PAGE TEXT –
_ _ _ _

Division of Social and Economic Sciences
450 Jane Stanford Way
Stanford CA 943052004
The unique situation of a majority of Americans called upon to shelter in place during the COVID-19 pandemic has created society-wide social distancing in the U.S. for the first time since the Spanish influenza pandemic of 1918. How will social distancing affect marriages and other romantic relationships? This project will analyze couple stability or instability under conditions of extraordinary stress. We know that the coronavirus pandemic will have serious and potentially devastating short term impacts on health, mortality, employment, and economic production. It is possible, however, that social life and social relations may prove more resilient during the crisis than people would ordinarily expect. An understanding of the resilience of social relationships under extraordinary stress will provide the public with more confidence that future crises can be overcome. As family and relationship satisfaction is a key contributor to general well-being and low mortality, this study seeks to understand the ability of Americans to survive the pandemic with their relationships intact, thus contributing to health and well-being of the U. S. population.

_ _ _ _

DATASET CONTENT –

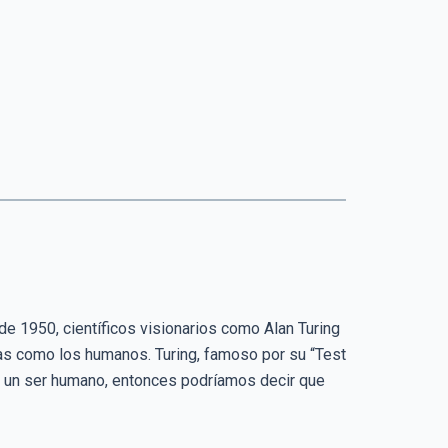
de 1950, científicos visionarios como Alan Turing
s como los humanos. Turing, famoso por su “Test
de un ser humano, entonces podríamos decir que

_ _ _ _

DIRECTIONS –
1/ Decide whether each statement below agrees with the project summary on relationships during the COVID-19 pandemic. Give yes or no for each and quote the words of the summary that decide it.
(a) The project will study whether couples stay together or come apart under extraordinary stress.
(b) The summary says society-wide social distancing in the U.S. last happened during an influenza pandemic in 1957.
(c) The summary names family and relationship satisfaction as a key contributor to low mortality.
2/ Write the next paragraph of the project summary on relationships during the COVID-19 pandemic, picking up after its final sentence.

SOLVED TASKS –
1/
(a) Yes: "This project will analyze couple stability or instability under conditions of extraordinary stress."
(b) No: "for the first time since the Spanish influenza pandemic of 1918."
(c) Yes: "As family and relationship satisfaction is a key contributor to general well-being and low mortality."

2/
We know very little about the extent to which social relationships can endure during a crisis that entails sustained social distancing. This project will field two nationally representative follow-up surveys to approximately 1600 American adults. The first follow-up survey will take place during the COVID-19 shelter-in-place period. The second follow-up will be fielded once the shelter-in-place orders have been substantially lifted. Both surveys will longitudinally follow subjects and relationships first identified in the How Couples Meet and Stay Together (HCMST) 2017 survey. The resulting dataset will have measures of couple satisfaction, couple stability and breakup, couple co-residence, income, employment, online social network use, and relationship history for the same set of subjects from before, during, and after the COVID-19 lock down. The project will analyze transitions to breakup, transitions to cohabitation, and transitions to marriage using multivariable event history methods. The different state prevalence of COVID-19 cases and the variable state responses to the pandemic will represent an important natural experiment for the social effects of a lock down policy. Findings from the project will inform sociological theories of relationship transition involving marriage, cohabitation, and partnering, as well as relationship satisfaction.
This award reflects NSF's statutory mission and has been deemed worthy of support through evaluation using the Foundation's intellectual merit and broader impacts review criteria.